TASK INPUTS —
------------
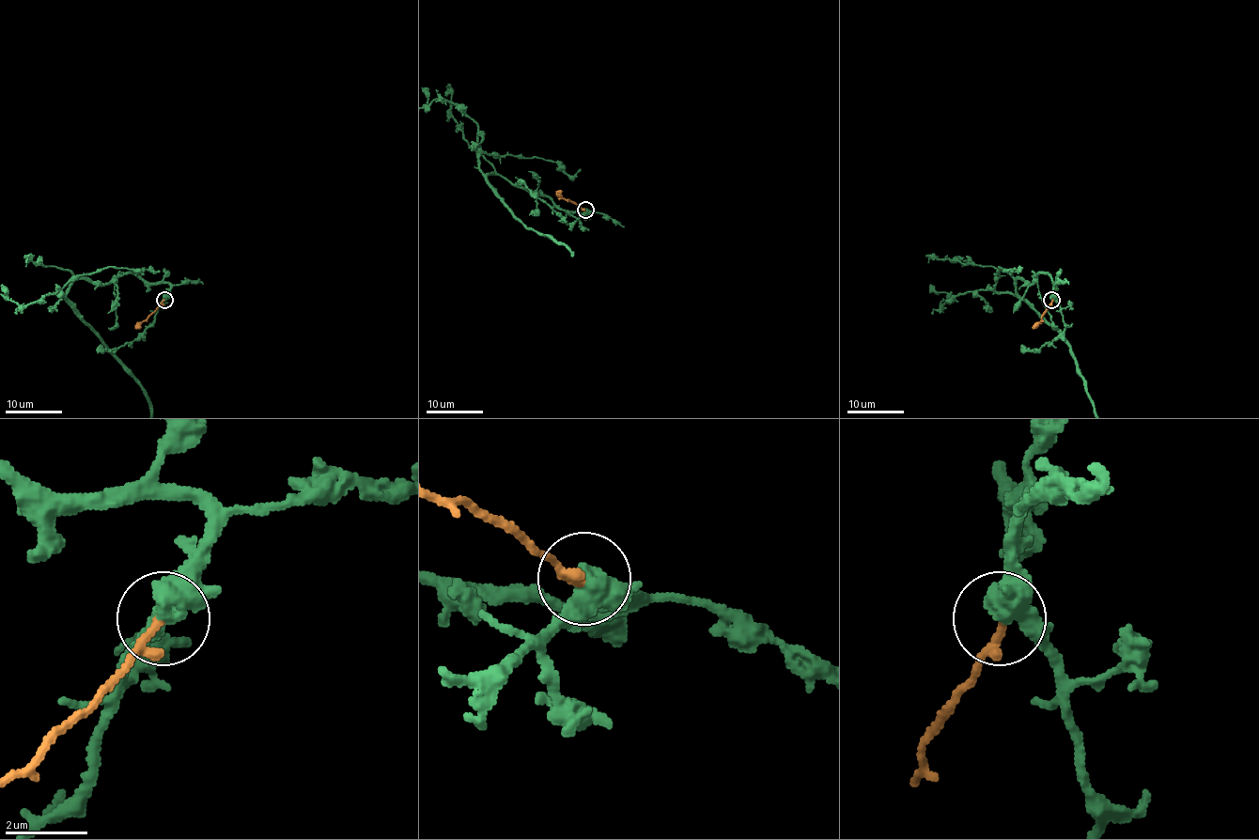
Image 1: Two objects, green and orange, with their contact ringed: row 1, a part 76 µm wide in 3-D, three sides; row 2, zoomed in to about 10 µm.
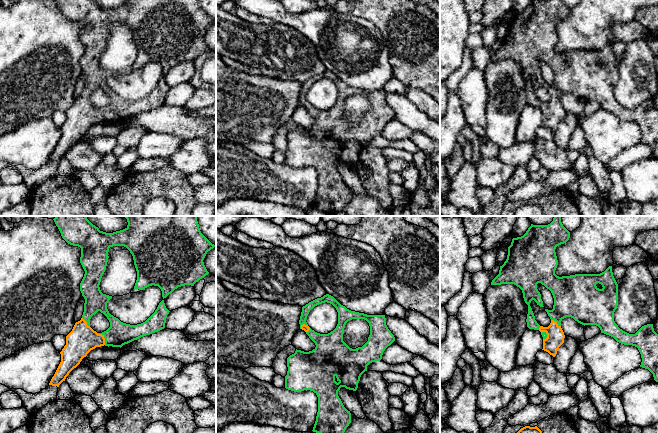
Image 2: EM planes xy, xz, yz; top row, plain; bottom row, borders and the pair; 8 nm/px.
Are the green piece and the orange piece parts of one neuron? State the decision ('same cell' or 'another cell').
------------
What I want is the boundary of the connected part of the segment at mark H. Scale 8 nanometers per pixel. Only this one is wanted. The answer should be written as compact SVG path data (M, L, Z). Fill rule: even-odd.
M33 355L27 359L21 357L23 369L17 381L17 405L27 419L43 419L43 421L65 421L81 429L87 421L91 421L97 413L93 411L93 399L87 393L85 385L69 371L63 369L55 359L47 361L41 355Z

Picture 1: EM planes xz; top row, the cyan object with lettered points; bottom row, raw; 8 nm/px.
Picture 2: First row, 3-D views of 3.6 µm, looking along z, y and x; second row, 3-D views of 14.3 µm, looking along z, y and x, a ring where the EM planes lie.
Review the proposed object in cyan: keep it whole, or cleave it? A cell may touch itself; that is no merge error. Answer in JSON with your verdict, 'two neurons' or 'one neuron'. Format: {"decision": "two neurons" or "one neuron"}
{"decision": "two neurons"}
------------
Lines from the entries that contain the string "Image" must be found and copied.

ANSWER SECTION —
Image 1: Two objects, green and orange, with their contact ringed: row 1, a part 76 µm wide in 3-D, three sides; row 2, zoomed in to about 10 µm.
Image 2: EM planes xy, xz, yz; top row, plain; bottom row, borders and the pair; 8 nm/px.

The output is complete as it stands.